China’s economy has been effected because of year-long Covid restrictions and lockdowns coupled with drop in overseas demand. Consequently, business has slowed down creating widespread employment. Currently, there is huge pressure on Chinese factories as US demand has dropped after an inventory pile up in the first half of 2022, with apparels remaining unsold and consumer prices moving north over summer and autumn months of 2022.
Coping with post-pandemic demand slow down
For China’s economy, the drop in overseas demand has created huge unemployment problems with lack of high-skilled factory workers now much needed and large number of unskilled workers remaining jobless. The cut-throat competition in domestic markets has led to raging price wars between different local brands, all out to get a share in a shrinking market pie. The current transition from simply manufacturing goods in mass factories to actually conceptualising and branding them is a slow and expensive process that has led to unemployment in China’s changing economic landscape.
Although China abruptly ended its zero-Covid policy in December 2022, business activities were curtailed throughout last year, which adversely affected the economy.
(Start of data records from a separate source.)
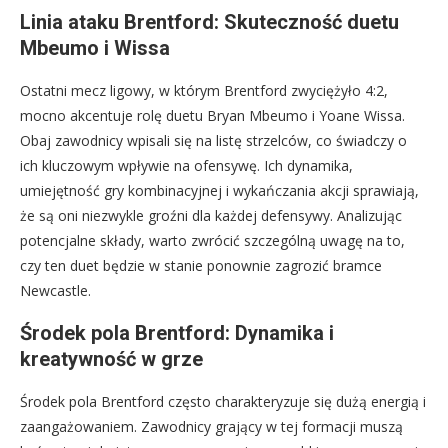
Linia ataku Brentford: Skuteczność duetu
Mbeumo i Wissa
Ostatni mecz ligowy, w którym Brentford zwyciężyło 4:2,
mocno akcentuje rolę duetu Bryan Mbeumo i Yoane Wissa.
Obaj zawodnicy wpisali się na listę strzelców, co świadczy o
ich kluczowym wpływie na ofensywę. Ich dynamika,
umiejętność gry kombinacyjnej i wykańczania akcji sprawiają,
że są oni niezwykle groźni dla każdej defensywy. Analizując
potencjalne składy, warto zwrócić szczególną uwagę na to,
czy ten duet będzie w stanie ponownie zagrozić bramce
Newcastle.
Środek pola Brentford: Dynamika i
kreatywność w grze
Środek pola Brentford często charakteryzuje się dużą energią i
zaangażowaniem. Zawodnicy grający w tej formacji muszą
Retail sales in the US, which has been China’s largest trading partner on a single-country basis, slowed last year and are expected to be slow in 2023.
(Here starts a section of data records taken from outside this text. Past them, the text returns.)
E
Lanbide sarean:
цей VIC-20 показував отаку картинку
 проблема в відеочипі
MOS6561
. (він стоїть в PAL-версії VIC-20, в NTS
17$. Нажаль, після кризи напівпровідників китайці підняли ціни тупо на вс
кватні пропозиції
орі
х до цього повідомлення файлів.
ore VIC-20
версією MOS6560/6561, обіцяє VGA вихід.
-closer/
As per a CNBC report, Chinese GDP grew around 3 per cent in 2022, its second-slowest growth rate since 1976 and well below the government’s target of around 5.5 per cent. However, short-term data indicates quicker-than-expected recovery as Zero Covid policy restrictions eased and the economy struggles to return to normal.
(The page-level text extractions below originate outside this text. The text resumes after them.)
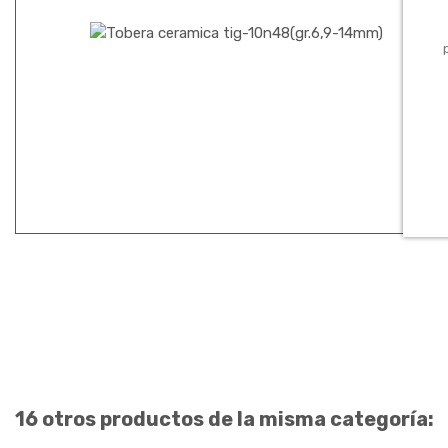
16 otros productos de la misma categoría: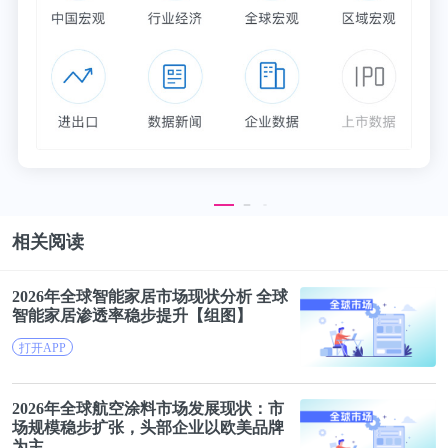
但是赞美必须有技巧，否则会被当做虚伪。
罗振宇还在《对话》节目的时候，策划过易中天的访
谈。当时易中天因为《品三国》系列火遍全国，邀约
拜访的人多到能踩平他家门槛。
面对态度礼貌但冷淡的易中天，罗振宇一上来就
相关阅读
说：“易中天老师，我仰慕您很久了。但我个人认
为，您最好的作品应该是《艺术的特征》。”
2026年全球智能家居
市场
现状
分析 全球
智能家居渗透率稳步提升【组图】
易中天的反应是瞬间喜笑颜开。
打开APP
同样是赞扬，有备而来的罗胖就能一句话说到对方心
2026年全球航空涂料
市场
发展
现状
：
市
里去。
场
规模稳步扩张，头部企业以欧美品牌
为主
Factories focus on creating their own brands
Although China still maintains its status as the world’s factory and supplies more than a quarter of global products, some other low-cost manufacturing countries such as Cambodia, Vietnam, Bangladesh have steadily lured away clients during the pandemic and lockdowns. The improved product quality of these new manufacturing hubs at practically the same prices as well as the plethora of new e-commerce channels has given greater choices to customers around the globe. Many Chinese factories are now contemplating launching their brands rather than mass-producing for an overseas company.
Reports suggest, garment factories are experiencing tough times especially those involved in traditional garment making catering to export orders. Some are not breaking even. Many of these units that manufactured for international labels are now contemplating designing, branding and distributing clothes under their factory brand, to survive.
Many small family Chinese businesses are now adopting cost-saving strategies such as opening factories in Cambodia and integrating robotics into their facilities, lessening financial pressures from rent among other things. Companies are also focussing on online retail with live-stream hosts to showcase products, similar to many US shopping channels to reach out to American consumers, who keep them afloat.
With these new ways of doing business and government’s fiscal support, analysts feel the Chinese economy will be back with a bang by the second half of 2023. Reopening post lockdowns will be spearheading the economy while emerging markets will have to fight tooth and nail to keep their share of the market pie built when China’s chips were down.